§ Passage to read
------------------------------
So excited for you all. Keep us all posted. Can't wait until we start seeing pictures . Have fun and all stay safe.


----------



## Poledra65 (Jul 6, 2011)

kehinkle said:


> Made it safely home. Stopped and saw my niece's family (ex sil and her hubby, plus the kids). We had a good chat and a good feeling that they are all handling things as week as can be expected. She talked to the coroner yesterday. It was as she had thought. This will most likely proceed to a wrongful death suit. It was so preventable! Can't talk about the circumstance yet. Please keep them in your prayers. Will be a tough month until the memorial service.
> 
> Have a couple errands to do in the morning so will be at the hotel in the early afternoon at the latest.
> 
> ...


So sad, will certainly keep you all in prayers.


----------



## Poledra65 (Jul 6, 2011)

Well, I picked up a cold somewhere and since cinnamon and honey seem to be the best thing, and I have cinnamon creamed honey in the cupboard, I had a tablespoon of that and then several cups of tea with honey. I have linden street lemon that is really good, now I'm on Cold Tea P.M. and took some cold meds. Hoping I can kick it out before it gets really started.  
Have a great night all, see you in the morning. Hopefully Marla will be back tomorrow, I'll know in the morning for sure, if I'm to pick her up tomorrow or Saturday. 
Sweet dreams.


----------



## Spider (Oct 15, 2012)

Poledra65 said:


> Well, I picked up a cold somewhere and since cinnamon and honey seem to be the best thing, and I have cinnamon creamed honey in the cupboard, I had a tablespoon of that and then several cups of tea with honey. I have linden street lemon that is really good, now I'm on Cold Tea P.M. and took some cold meds. Hoping I can kick it out before it gets really started.
> Have a great night all, see you in the morning. Hopefully Marla will be back tomorrow, I'll know in the morning for sure, if I'm to pick her up tomorrow or Saturday.
> Sweet dreams.


Hope you sleep well and feel better.


----------



## darowil (Apr 17, 2011)

Gweniepooh said:


> I am SOOO excited! Oldest DD just called and yesterday her fiancé asked her why she had picked May to get married. She said she was afraid that if she had said any soon he would freak out. He said no, he was ready now so.......they are getting married Oct. 25th. Just waiting to hear from minister friend of theirs as to if he is available that day. DD said as soon as I get back from KAP she wants me to go looking for a short dress for her to wear and that youngest DD will be her brides maid. They are going to have just a very small intimate ceremony in the sunroom of future MIL's home. Woohoo!!!


Wow how exciting-things not going to settle down just yet are they?


----------



## darowil (Apr 17, 2011)

I actually popped in quickly to say we are all here. Julie and Denise have arrived in Goulburn. We have had a lovely cauliflower soup that Denise made- she might even post it on a TP soon now that knows how delicious it is,
Julie is having a rest and we are all internetting and talking as we go.
------------------------------
§ Data shown
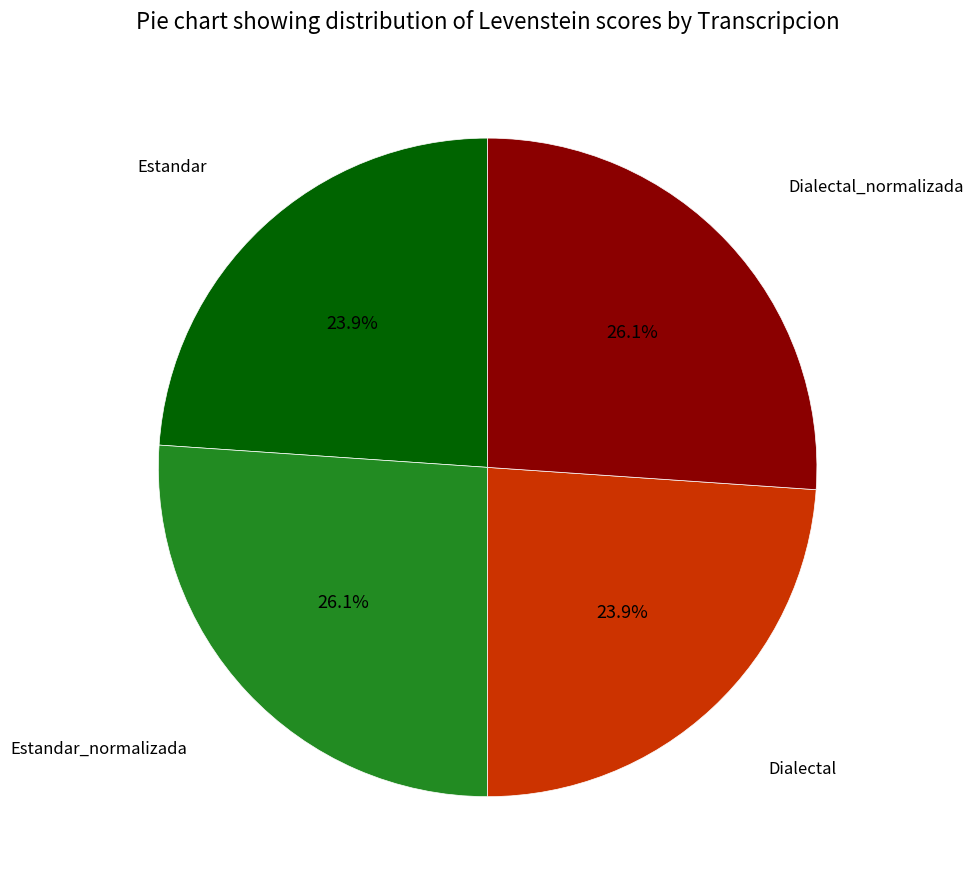

How many segments does this pie chart have?

4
------------------------------
§ What is required
Reproduce the part of the forum thread starting at "Hope you sleep" and ending at "MIL's home. Woohoo!!!", without changing a word.

§ Expected answer
Hope you sleep well and feel better.


----------



## darowil (Apr 17, 2011)

Gweniepooh said:


> I am SOOO excited! Oldest DD just called and yesterday her fiancé asked her why she had picked May to get married. She said she was afraid that if she had said any soon he would freak out. He said no, he was ready now so.......they are getting married Oct. 25th. Just waiting to hear from minister friend of theirs as to if he is available that day. DD said as soon as I get back from KAP she wants me to go looking for a short dress for her to wear and that youngest DD will be her brides maid. They are going to have just a very small intimate ceremony in the sunroom of future MIL's home. Woohoo!!!